Et chez nous, en France, l’apparent consensus sur les procédures de la démocratie est en train de voler en éclats. Sous prétexte de « réinventer » cette démocratie, une poignée d’agitateurs auxquels le pouvoir a abandonné un lieu public, malgré l’état d’urgence, occupent la place de la République. Soit dit en passant, la complaisance avec laquelle certains médias rendent compte de ce mouvement fait cruellement ressortir l’indigence des propositions qui en émanent.

Notre collègue, Alain Finkielkraut, académicien, qui s’était aventuré sur la place, samedi soir, a été conspué et chassé sous les crachats. Le fanatisme, déguisé en approfondissement de la démocratie, supporte mal la contradiction. Il réclame le pluralisme, à condition d’être le seul à pouvoir l’exprimer.
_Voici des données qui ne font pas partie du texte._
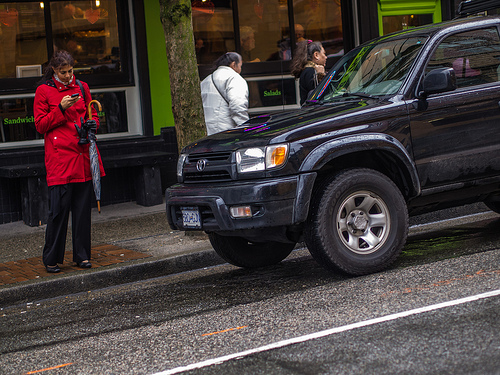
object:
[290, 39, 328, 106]
woman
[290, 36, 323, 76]
hair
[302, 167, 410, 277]
tire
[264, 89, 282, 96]
sign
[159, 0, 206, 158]
tree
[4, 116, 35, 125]
letters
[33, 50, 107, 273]
people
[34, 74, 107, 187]
jacket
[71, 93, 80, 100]
phone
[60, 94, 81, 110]
hand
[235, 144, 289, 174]
left headlight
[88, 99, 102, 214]
elephant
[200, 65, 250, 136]
coat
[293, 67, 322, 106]
coat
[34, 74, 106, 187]
shirt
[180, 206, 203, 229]
sign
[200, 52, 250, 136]
woman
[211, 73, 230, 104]
purse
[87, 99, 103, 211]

Comme l’observait Raymond Boudon, « la fin des idéologies n’a aucunement entraîné celle de l’intolérance. » Et si certains intellectuels sont possédés par le désir de comprendre et de savoir, la libido sciendi, d’autres sont des militants, conscients que « le mécontentement est un marché que l’on peut se donner pour projet d’exploiter », comme disait encore Boudon. (Pourquoi les intellectuels n’aiment pas le libéralisme, p. 79)

Car le mécontentement populaire, face aux échecs des gouvernements successifs, est si profond, l’impuissance du pouvoir si manifeste, que l’idée de révolution hante à nouveau les esprits.

La France, écrivait Raymond Aron, dans L’opium des intellectuels, en 1955, est un pays où l’idée de révolution flatte. D’abord parce qu’il réactualise le souvenir de nos gloires passées. Mais surtout, parce qu’elle a la faveur des intellectuels dans la mesure où elle comporte l’idée de « tout changer », quand les réformes se proposent seulement de « changer quelque chose ». Oui, les réformes sont prosaïques et ennuyeuses, quand la révolution apparaît poétique et excitante.

Olivier Galland et Monique Dagnaud écrivent sur Telos : "Mais la plus grande partie des jeunes veulent moins refaire le monde que trouver leur place en son sein. C’est moins d’utopie politique qu’ils rêvent que de solutions pragmatiques à leurs problèmes d’emploi ou de logement. Et leurs suffrages politiques, aujourd’hui, tournent plutôt vers l’extrême-droite ".

La spéculation sur le meilleur des mondes est plus séduisante que la prise en compte des exigences du réel. Et dans ses Mémoires, Aron en appelle à « un choix rationnel » qui résulte « d’une investigation analytique aussi scientifique que possible », afin de « mettre en garde contre les pièges de l’idéalisme et de la bonne volonté ». (Mémoires, p. 176) Mais pour y parvenir, il faut admettre, comme il le répétait, que « la politique en tant que telle est irréductible à la morale ».